Not surprisingly the union leaders are out of touch with reality, at least the current reality in California. When I was a classroom teacher in Los Angeles, my middle school had a gun carrying school cop on campus every day. And my school is hardly unique. In fact, the state education code allows for an armed presence on any campus on an “as needed” basis. Given the current mood, I’m guessing that more parents will start demanding that their kid’s campus have armed cops for security. In fact, in a recent Gallup poll, when asked if increasing the police presence at schools would be an effective way to stop mass shootings at schools, 87 percent said that it would be very or somewhat effective.

And I think we need to go one step further. I would like to see a few armed teachers at every school. These volunteers would go through a rigorous background check and proper police-type training and then should be allowed to anonymously carry a concealed weapon on campus.

Despite the union leaders’ comments, there is no way to effectively keep schools as “gun free zones.” As David Kopel writes, these are nothing more than “pretend gun free zones.”

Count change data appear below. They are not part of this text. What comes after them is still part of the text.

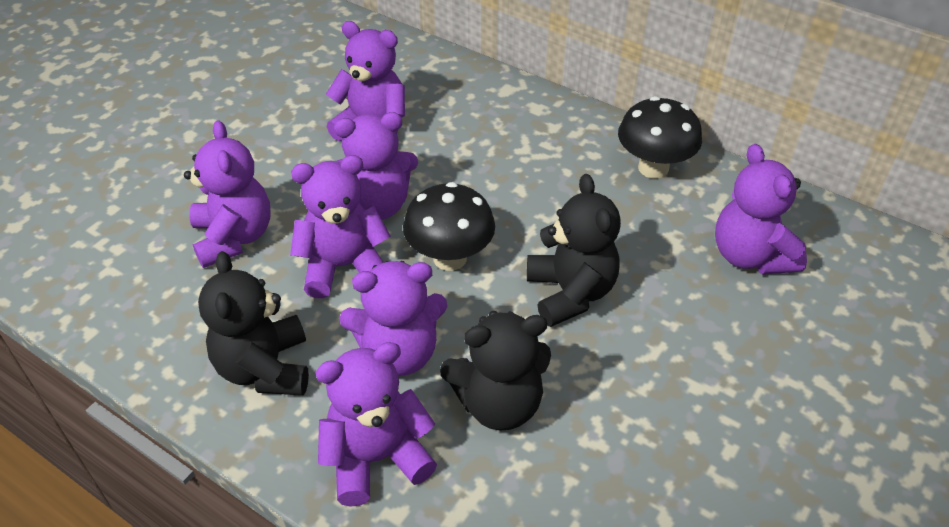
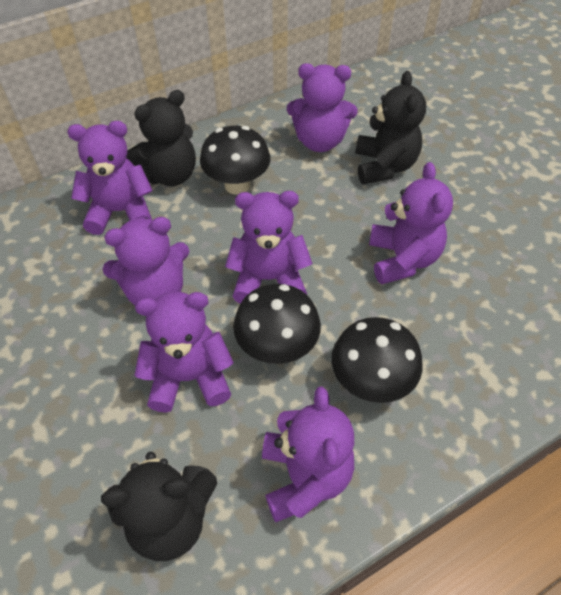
black mushroom: [403,182,495,271] [618,96,702,179] = 2 -> [200,126,270,195] [233,284,321,364] [331,317,423,403] = 3

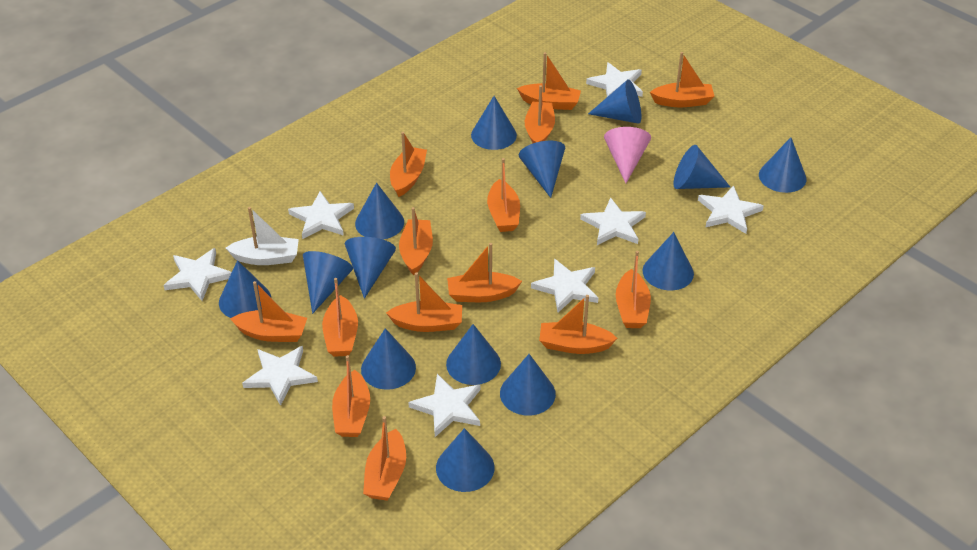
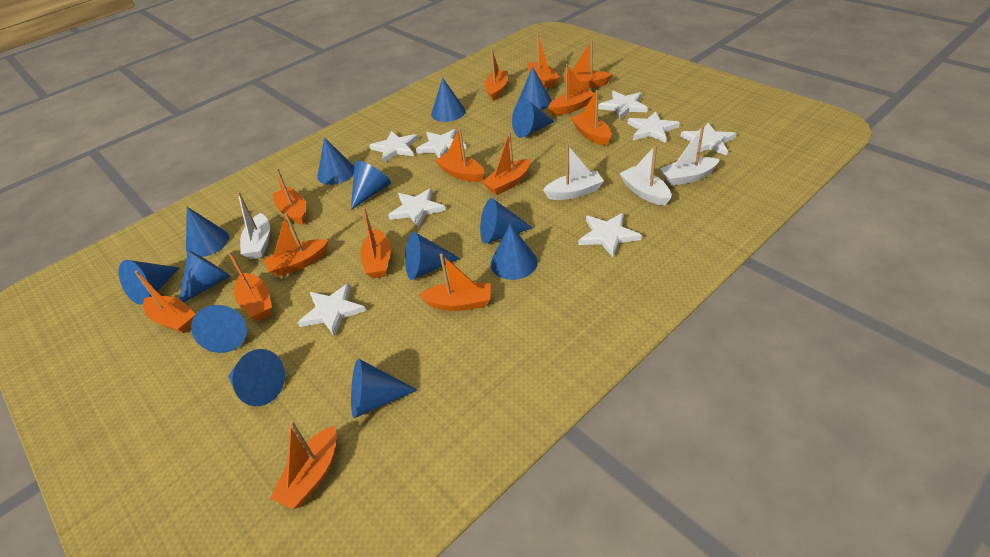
pink cone: [604,127,651,183] = 1 -> none = 0
white boat: [226,207,299,265] = 1 -> [237,192,270,259] [543,145,604,200] [619,145,671,206] [660,125,720,186] = 4

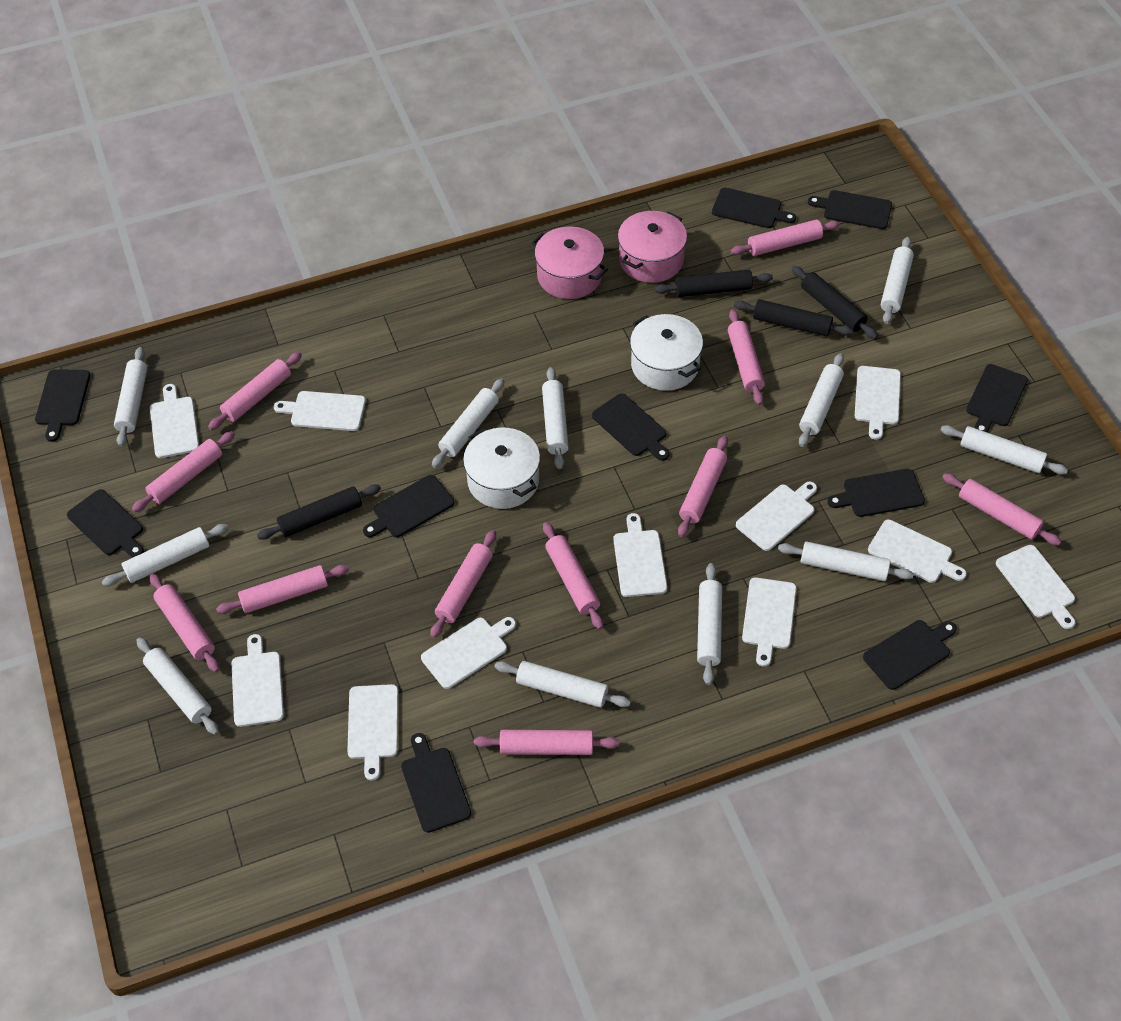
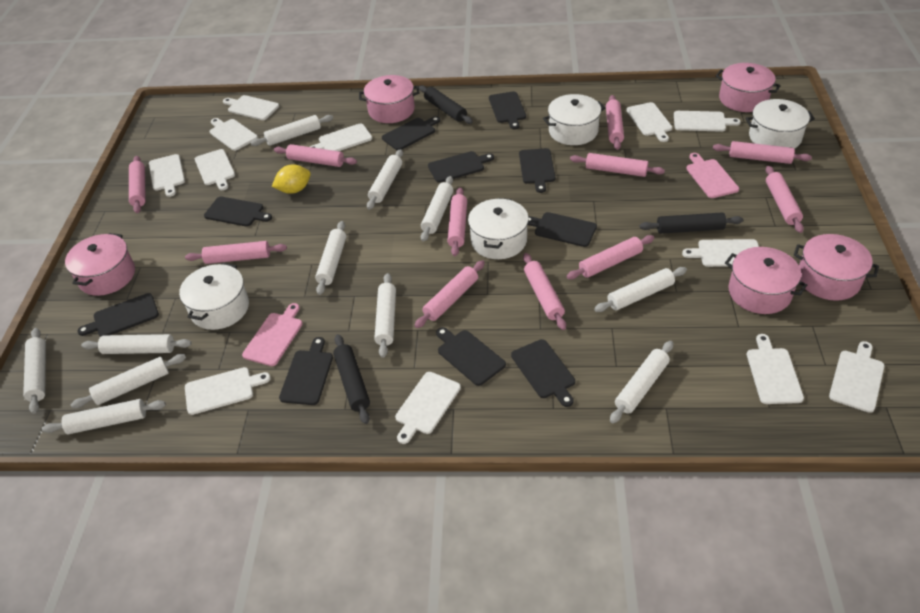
black rolling pin: [257,484,381,540] [655,269,773,297] [734,299,853,337] [791,266,878,339] = 4 -> [333,334,370,424] [419,85,473,124] [640,212,743,234] = 3
pink cutting board: none = 0 -> [242,303,303,366] [686,153,739,198] = 2
pink pot: [531,226,608,299] [618,211,687,283] = 2 -> [65,233,135,296] [359,75,419,123] [716,63,781,112] [725,247,807,314] [794,234,879,301] = 5
white cutting board: [150,384,199,458] [231,634,284,727] [274,391,366,431] [347,684,398,780] [421,617,516,689] [613,513,667,597] [736,481,817,551] [742,577,796,667] [855,366,901,440] [868,520,967,583] [996,545,1075,629] = 11 -> [149,154,185,197] [185,367,271,415] [195,149,235,190] [210,118,258,151] [223,95,279,120] [310,123,372,151] [395,372,461,444] [626,102,672,142] [674,111,741,132] [682,239,759,267] [747,334,804,404] [829,341,885,413] = 12
white pot: [463,428,540,509] [630,314,703,391] = 2 -> [179,263,249,330] [468,198,529,259] [543,94,605,145] [745,99,815,149] = 4
yellow lemon: none = 0 -> [272,164,311,194] = 1

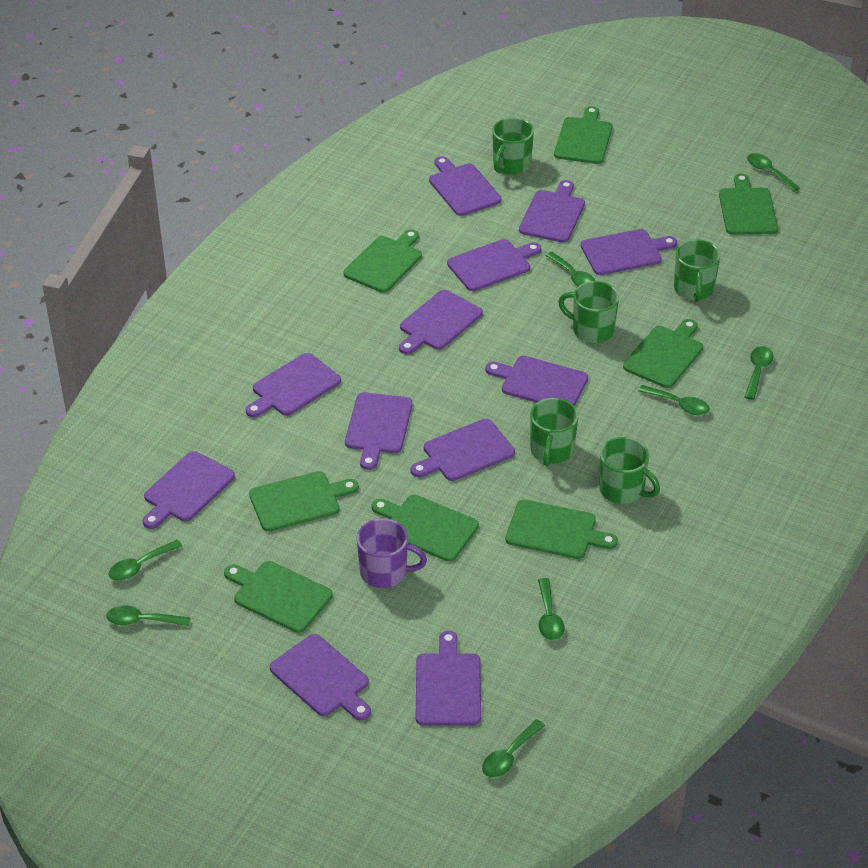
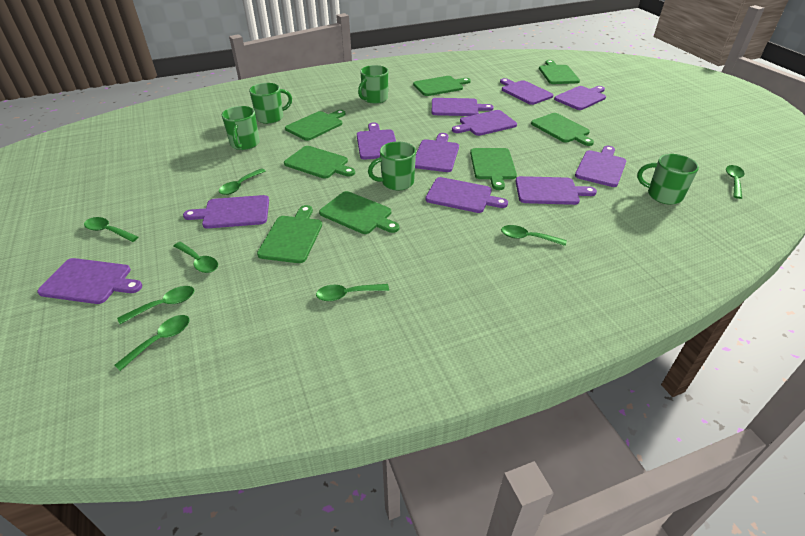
purple cutting board: [143,451,235,529] [246,353,341,418] [270,634,371,721] [345,392,413,470] [399,290,483,354] [411,419,515,481] [416,631,481,726] [429,156,501,216] [447,239,541,291] [485,356,588,406] [519,180,585,243] [581,229,677,275] = 12 -> [37,258,142,304] [183,195,269,228] [357,122,396,160] [415,133,459,172] [425,177,508,213] [432,98,494,116] [452,110,517,136] [500,78,553,105] [515,176,597,205] [554,86,606,110] [575,146,626,187] = 11
purple mug: [357,518,427,588] = 1 -> none = 0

Real gun-free zones are a wonderful idea, but they are only real if they are created by metal detectors backed up by armed guards. Pretend gun-free zones, where law-abiding adults (who pass a fingerprint-based background check and a safety training class) are still disarmed, are magnets for evildoers who know they will be able to murder at will with little threat of being fired upon.

Kopel’s point was demonstrated in the Aurora, CO movie theater shooting. As John Lott explains,

So why did the killer pick the Cinemark theater? You might think that it was the one closest to the killer’s apartment. Or, that it was the one with the largest audience.

Yet, neither explanation is right. Instead, out of all the movie theaters within 20 minutes of his apartment showing the new Batman movie that night, it was the only one where guns were banned. (Emphasis added.) In Colorado, individuals with permits can carry concealed handgun in most malls, stores, movie theaters, and restaurants. But private businesses can determine whether permit holders can carry guns on their private property.

The perspective that has been lost in the aftermath of this tragedy is that guns are used to keep our most important things safe – our cities, banks, courthouses, etc. In fact, armed marshals are placed anonymously on many airplane flights to safeguard us and our children. So why do many insist that our most important and precious assets – our children – be completely defenseless?  President Obama’s kids have armed protection at school. Don’t all our kids deserve the same?

Larry Sand, a former classroom teacher, is the president of the non-profit California Teachers Empowerment Network – a non-partisan, non-political group dedicated to providing teachers with reliable and balanced information about professional affiliations and positions on educational issues.